We found a marked education gradient when it came to the use of smoking tobacco, but this was less distinct in the case of snus. This is consistent with the declining difference in the use of snus between educational groups, as opposed to previously, when the use of snus was most common in groups with higher levels of education (1). This indicates that the increase in the use of snus has reached younger age groups and those with the lowest levels of education. In our study, the prevalence of snus use was approximately identical in those with primary/lower secondary and those with upper secondary as their highest level of education. In this group 4  % used snus in the first trimester and 3  % in the third trimester, but only 1  % of those with higher education used snus during their pregnancy.

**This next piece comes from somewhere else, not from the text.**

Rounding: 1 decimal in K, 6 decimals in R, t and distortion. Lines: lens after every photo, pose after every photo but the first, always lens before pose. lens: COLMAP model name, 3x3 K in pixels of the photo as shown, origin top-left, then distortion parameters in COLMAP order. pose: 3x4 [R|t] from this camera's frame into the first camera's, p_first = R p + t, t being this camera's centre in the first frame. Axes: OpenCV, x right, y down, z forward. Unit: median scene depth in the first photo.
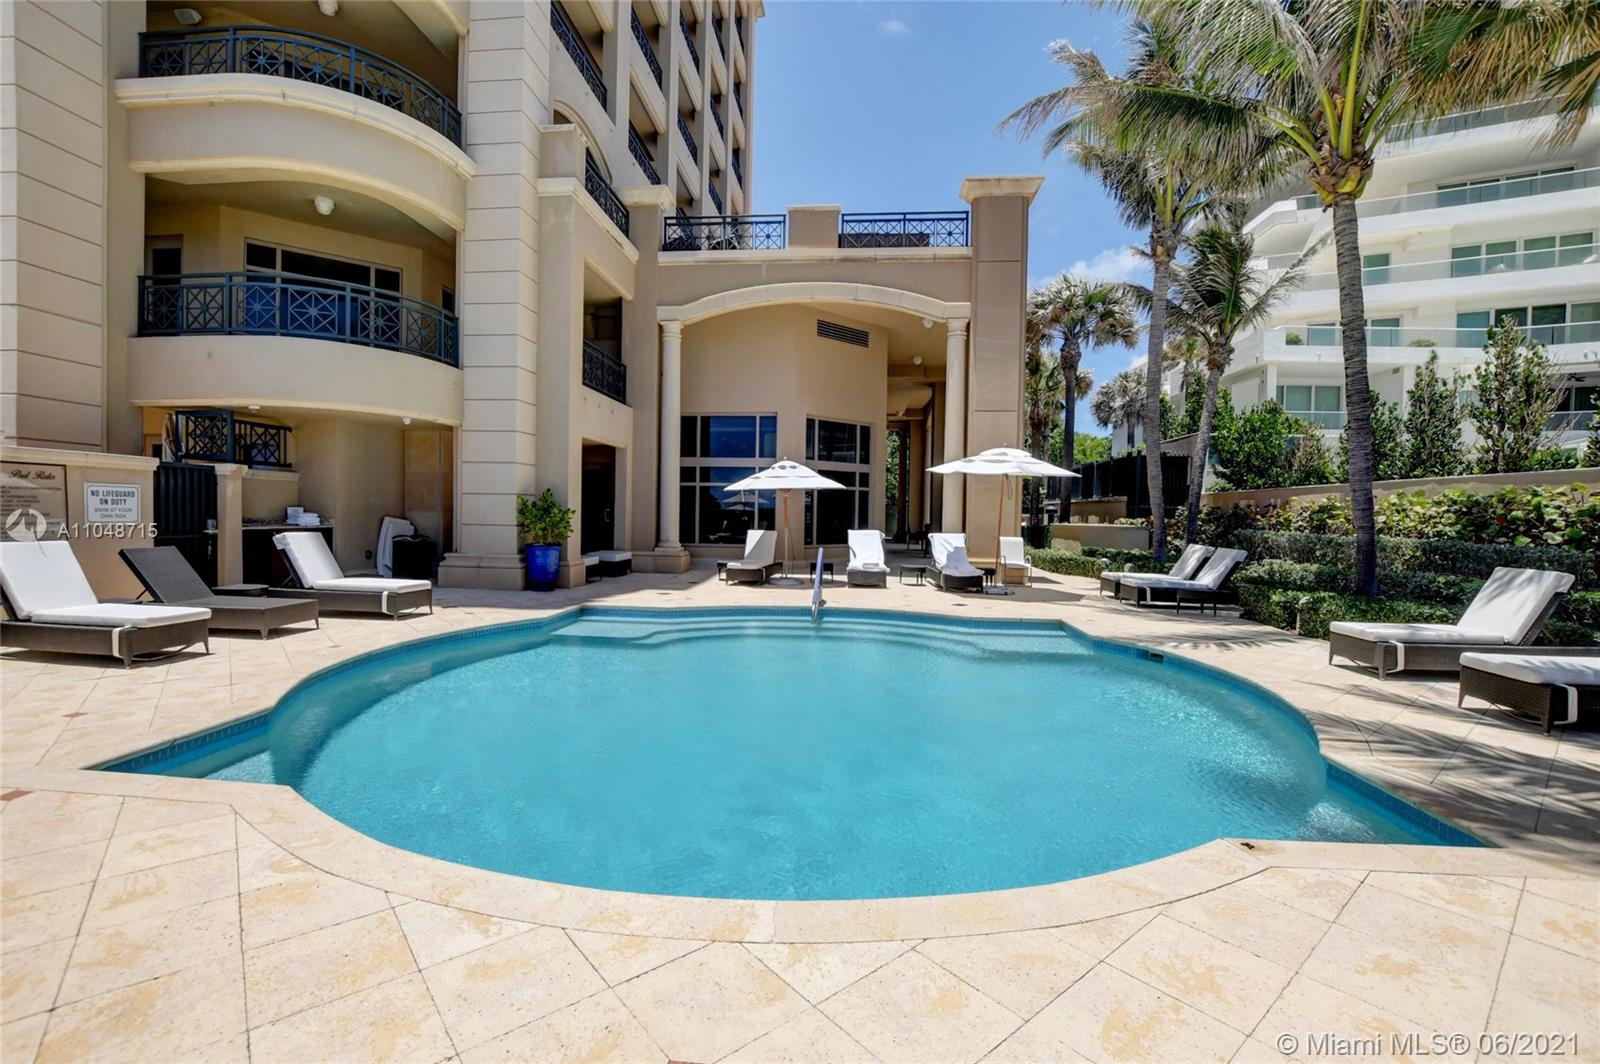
lens RADIAL K [[698.9, 0, 795.9], [0, 698.9, 525.6], [0, 0, 1]] dist [-0.028590, 0.001268]
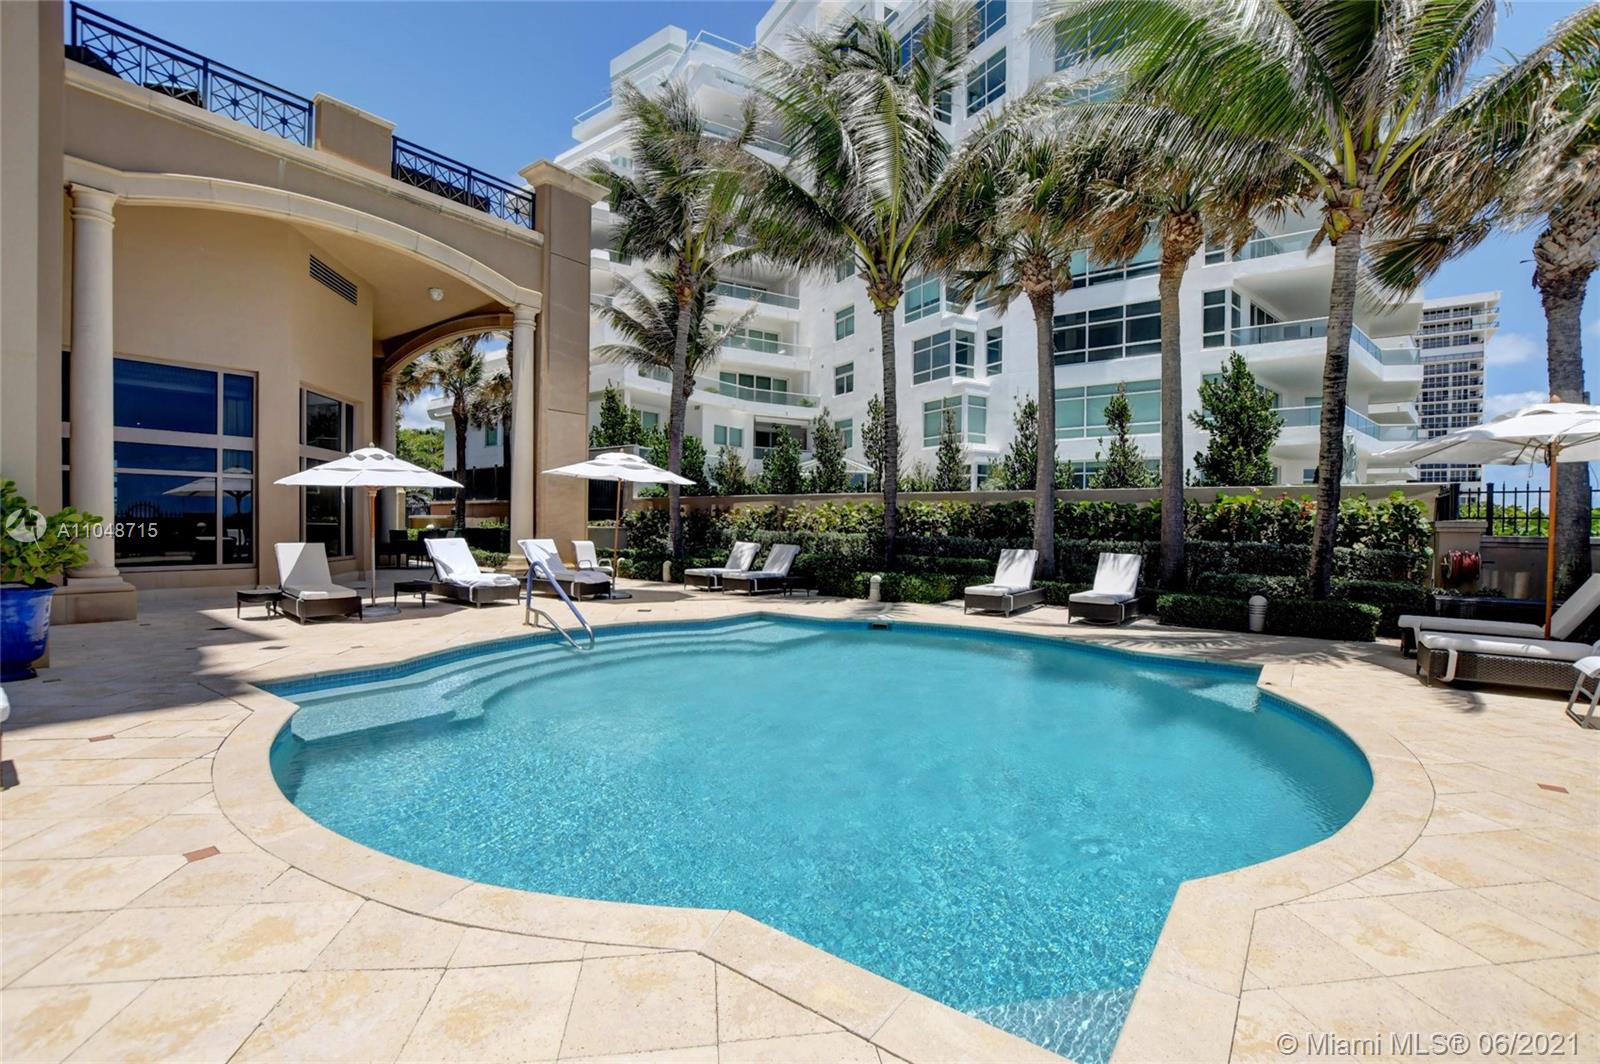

This has a bearing on how preventive measures should be targeted: Advice on the harmful effects of snus use should be provided to young girls at the earliest possible stage, for example in the context of consultations on contraception.

Conclusion

There was a near-doubling of snus use among pregnant women from 2012 to 2014. The proportion of women who quit using snus was significantly higher than of those who quit smoking during their pregnancy. The study confirms that the use of snus is increasing among pregnant women in the Agder counties and should this trend continue, it may represent a potential public health problem.

MAIN MESSAGE

From 2012 to 2014 the use of snus among pregnant women in the Agder counties nearly doubled.

The proportion that used snus before pregnancy and quit during pregnancy was higher than the proportion that quit smoking.

Of those who used snus or smoked before pregnancy, altogether 29  % of the snus users and 42  % of the smokers continued this habit throughout pregnancy.

We wish to thank the Research group for primary doctors in the Agder counties for their peer guidance. The first author has received a grant from the Norwegian Medical Association’s research committee for general practice.